Problem details = Your answer must consist only of the lines from the start of the entries through the line that holds "birch tree at (516,0,722,394) 33.27", copied exactly, with no pictures.

===============

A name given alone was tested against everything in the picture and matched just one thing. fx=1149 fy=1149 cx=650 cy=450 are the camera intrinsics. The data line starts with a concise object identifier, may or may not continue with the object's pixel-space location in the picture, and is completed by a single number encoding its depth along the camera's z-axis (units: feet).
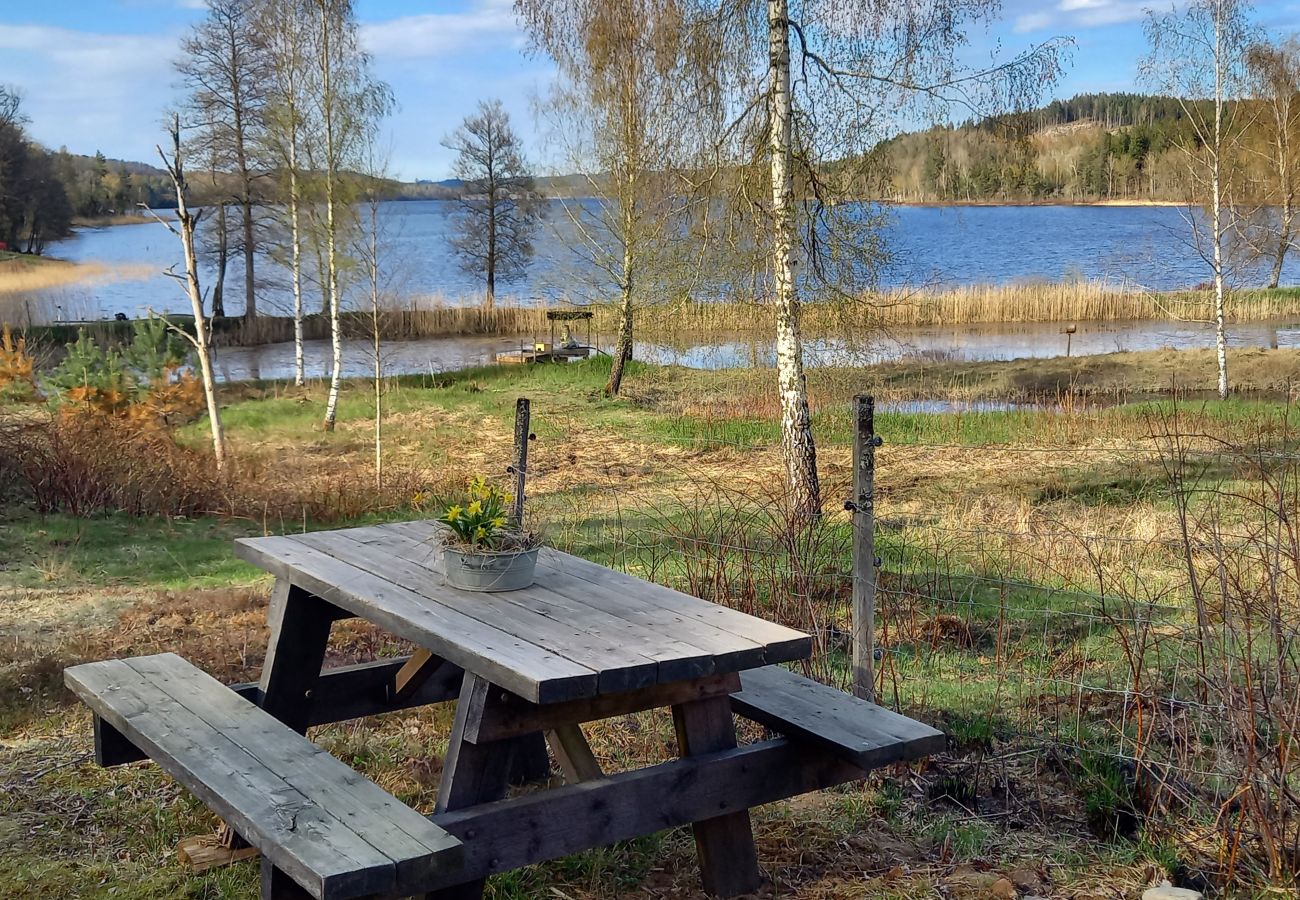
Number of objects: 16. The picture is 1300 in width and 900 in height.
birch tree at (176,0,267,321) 91.86
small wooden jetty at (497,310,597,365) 80.43
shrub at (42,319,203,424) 38.81
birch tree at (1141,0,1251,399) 54.49
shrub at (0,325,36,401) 43.98
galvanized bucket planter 11.07
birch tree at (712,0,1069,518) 30.76
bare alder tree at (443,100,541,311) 130.82
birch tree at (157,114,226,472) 32.07
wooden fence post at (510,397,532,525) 19.07
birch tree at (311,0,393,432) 55.83
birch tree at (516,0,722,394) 33.27
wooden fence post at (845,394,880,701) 13.57
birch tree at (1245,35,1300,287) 67.00
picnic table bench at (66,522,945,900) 8.61
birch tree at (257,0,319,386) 60.29
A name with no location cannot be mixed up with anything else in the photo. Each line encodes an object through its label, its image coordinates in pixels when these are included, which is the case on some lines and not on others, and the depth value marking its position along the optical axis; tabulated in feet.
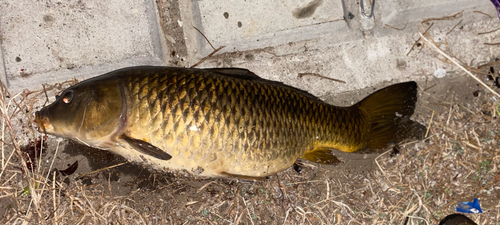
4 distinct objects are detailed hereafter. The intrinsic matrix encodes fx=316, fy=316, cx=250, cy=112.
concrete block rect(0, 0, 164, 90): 7.11
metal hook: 7.54
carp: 5.84
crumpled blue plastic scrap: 7.95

===============

Written solution =
A name given alone was tested against everything in the picture and matched just one thing. fx=1149 fy=1149 cx=650 cy=450 are the camera intrinsics. The data line starts with a concise object identifier, may or may not continue with the object's pixel-space location in the picture, and is completed by a single number encoding its depth along the camera's z-axis (units: feet).
Number of objects: 16. The picture is 1300 in width and 900 in height.
birch tree at (176,0,267,321) 91.86
small wooden jetty at (497,310,597,365) 80.43
shrub at (42,319,203,424) 38.81
birch tree at (1141,0,1251,399) 54.49
shrub at (0,325,36,401) 43.98
galvanized bucket planter 11.07
birch tree at (712,0,1069,518) 30.76
bare alder tree at (443,100,541,311) 130.82
birch tree at (157,114,226,472) 32.07
wooden fence post at (510,397,532,525) 19.07
birch tree at (311,0,393,432) 55.83
birch tree at (516,0,722,394) 33.27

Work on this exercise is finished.